Student - 8 september 2015

Blog: Broadening my horizon

In just a few days I will be getting on a plane and flying halfway across the world. My destination: Perth, Western Australia, where I’ll spend the next three months doing fieldwork for my Master’s thesis.

This is not my first time moving to a faraway location, and yet I still feel overwhelmed by everything – tickets, visa, housing, etc., etc. But I’m still doing it.

I was 11 when I took a bus by myself for the first time – almost a pensioner by Lithuanian standards – and that was one of the scariest experiences ever. I’m 24 now, my flight miles wrap around the Earth twice, and in the last six years I’ve lived in four different countries. When I meet new people and have to explain this complicated story (Lithuanian but studied there and there and there), I always feel a bit uneasy, as if I’m bragging. I probably am a bit, but I also feel that it was really a matter of me taking the opportunities that presented. That 11 year old in me is still freaking out but I wouldn’t change these experiences for the world.

That’s why early last year, when I was just getting to know my course mates, I was surprised by their reluctance to even consider moving abroad. I’m talking about Dutch students, who were quick to complain about there not being any jobs in Forest and Nature Conservation, but when I would suggest possibly looking at opportunities in other countries, many seemed very against the idea. I, of course, understand that that is not for everyone – it is after all not easy to uproot yourself, leave your family and friends, and start somewhere anew.

However, I’ve also met quite a few older Dutch people who did just that. A few months ago I received a parcel and it turned out that the delivery person lived in Lithuania for years. My very own grandparents hosted a Dutch student in the early days of our Independence. I love telling the story of how he and I were learning Lithuanian at the same time (we still communicate in it to this day). The Dutch are definitely a nation of travellers - so what has changed then?

My home country is losing people to emigration at an enormous rate.

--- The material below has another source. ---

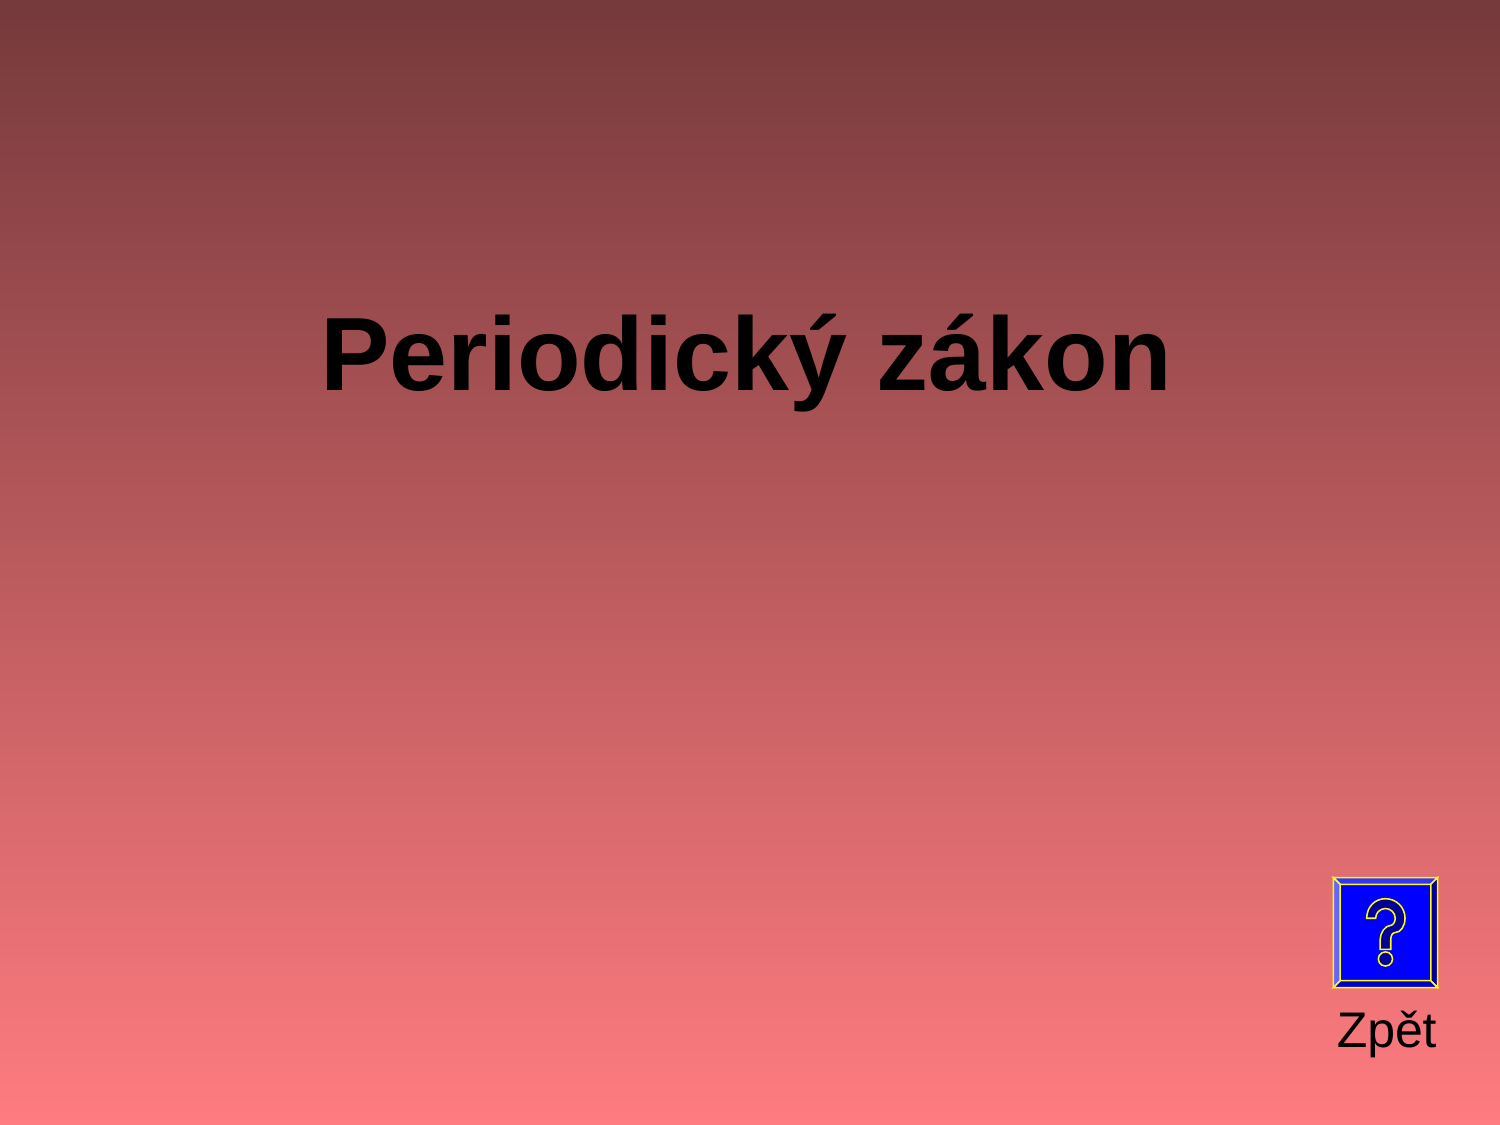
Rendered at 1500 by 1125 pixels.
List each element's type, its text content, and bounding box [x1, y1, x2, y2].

text_box Periodický zákon [55, 278, 1438, 420]
text_box Zpět [1274, 990, 1500, 1066]
text_box [1334, 877, 1438, 988]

And yet I feel that that is a good thing. The changes of just the past half-decade caused mostly by those who came back after years abroad are huge. Leaving, if just for a little while, lets one look at their own country from a different perspective. For young Dutch (or Lithuanians or others) it might also provide an opportunity to think outside the box and where they could eventually fit best in their home society. And that is worth a few freak-outs.

Kristina is a second year student MSc Forest and Nature Conservation. She is from Lithuania and previously followed a bachelor in Ecology at the University of Edinburgh, Scotland. During that time she also went to the University of California – Davis for a year.